Books, websites, and courses can help you with any or all of the above. Consider your learning time an investment in freeing time for more learning.

Eliminating timesinks

When you looked at your work-time diary, did you find yourself involuntarily rolling your eyes at how long you spent on some particular activity that didn’t feel useful or perhaps even necessary? That’s a timesink. Timesinks must die!

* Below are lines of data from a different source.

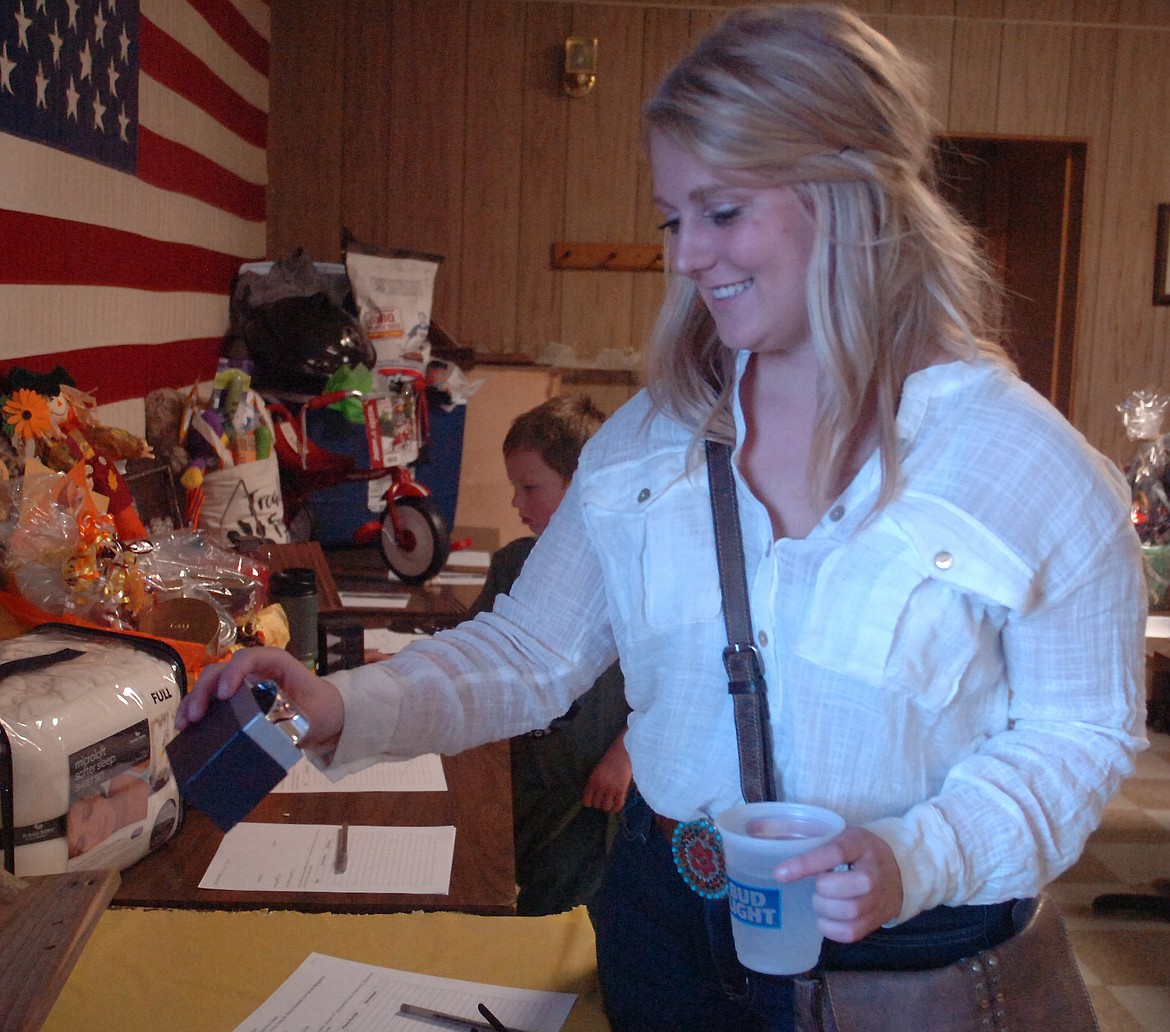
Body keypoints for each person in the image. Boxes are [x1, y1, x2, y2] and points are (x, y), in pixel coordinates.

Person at [177, 5, 1147, 1029]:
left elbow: (1077, 736)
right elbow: (532, 650)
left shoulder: (1032, 471)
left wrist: (919, 859)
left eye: (722, 211)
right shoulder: (649, 441)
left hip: (906, 960)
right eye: (673, 218)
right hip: (662, 920)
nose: (686, 257)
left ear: (854, 193)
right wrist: (338, 706)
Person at [466, 395, 631, 916]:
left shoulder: (636, 578)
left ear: (584, 485)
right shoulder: (514, 564)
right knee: (506, 887)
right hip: (521, 776)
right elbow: (474, 646)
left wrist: (627, 753)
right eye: (516, 487)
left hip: (590, 790)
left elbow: (682, 687)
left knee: (565, 909)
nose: (517, 504)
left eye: (530, 487)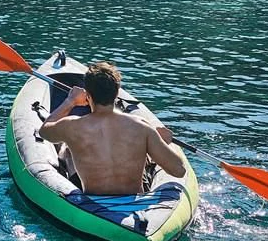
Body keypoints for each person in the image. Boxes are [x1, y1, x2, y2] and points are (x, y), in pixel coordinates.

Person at [37, 61, 187, 195]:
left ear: (88, 95)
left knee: (67, 151)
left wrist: (70, 101)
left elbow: (44, 131)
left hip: (94, 206)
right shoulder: (141, 127)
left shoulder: (73, 126)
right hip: (135, 205)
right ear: (116, 93)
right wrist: (163, 141)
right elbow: (179, 170)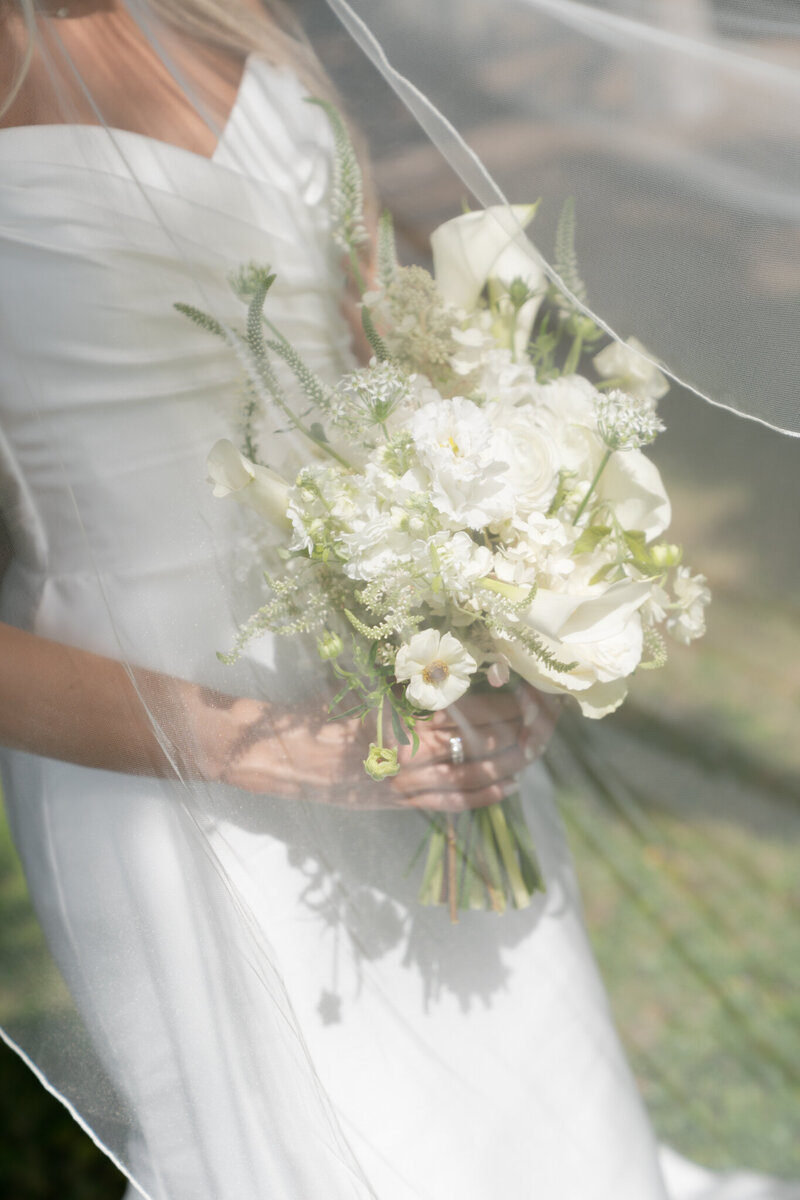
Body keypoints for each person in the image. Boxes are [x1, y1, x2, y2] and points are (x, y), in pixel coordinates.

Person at [0, 1, 798, 1197]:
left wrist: (495, 619)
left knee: (533, 1098)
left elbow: (378, 339)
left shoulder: (243, 20)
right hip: (159, 739)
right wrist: (269, 752)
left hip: (396, 654)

Common timesinks and potential solutions to them include:

  • Meetings. Your organizational culture governs your best available response to timesink meetings. If you can leave a useless committee, do it. If you can attend by phone and multitask, do that. If you can politely ask meeting leaders for agendas and other process improvements, do that (and don’t forget to set the example in the meetings you run).
  • Listservs and other bulk email, such as vendor email. If a listserv only makes you angry or wastes your time, unsubscribe from it. Whatever email program you use, learn how to filter email into folders, so that you can get listservs and vendor pitches out of your inbox. That doesn’t mean you never read any of it; it means you read it on your schedule only. Have a “bozofilter” that dumps email from People from Porlock straight into the trash. Do look at Inbox Zero for more email-taming ideas.
  • Uninspiring rote work of many varieties. Is it truly necessary? (Stop doing it for a week. If no one notices, don’t start up again.) Can it be delegated? How about automated? Automation almost always entails possibility exploration and a learning curve, so treat it as a learning project and give yourself permission to let it make you slower for a while—chances are you’ll make back the extra time and then some.
  • Travel, if you work on a sprawling campus as I do, or have to split your time between workplaces. Email and the telephone are the best mitigators here, though web conferencing (try appear.in) is speedily overtaking them for sheer usefulness.
  • Service commitments. I like professional service. I do professional service. But I also say “no” to service commitments; I have to. So do you, if you can’t spend time learning because service hoovers up every spare second. Think about reducing your service commitments, even the ones you enjoy. They’ll take you back when you have the time to spare again, I guarantee!
  • The water cooler. Be honest in your time diary about how much time you spend hanging out and chatting with your friends at work. I’m not asking you to turn into an antisocial monster, of course, but I’ve met an awful lot of people claiming to have no time in their day who thought nothing of a solid half-hour spent talking about the latest reality show or tech toy. Be conscious of that as reclaimable time.
  • Interruptions. These are so costly, and not always avoidable, either. The best place to cut back on these is typically purely social interruptions. If you have an office door, close it more often; doing so at defined times may help subtly train your colleagues to leave you alone at certain times. If you don’t have an office, practice your polite assertiveness with your colleagues: “I’m sorry, I’ve really got to get this done; could we talk about your new dog later?”

Being honest about priorities

Take another look at your work diary. Identify the one or two least-important things you do during your week. If you do not believe expanding your skills is more important than those least-important things, this book cannot help you until your priorities change.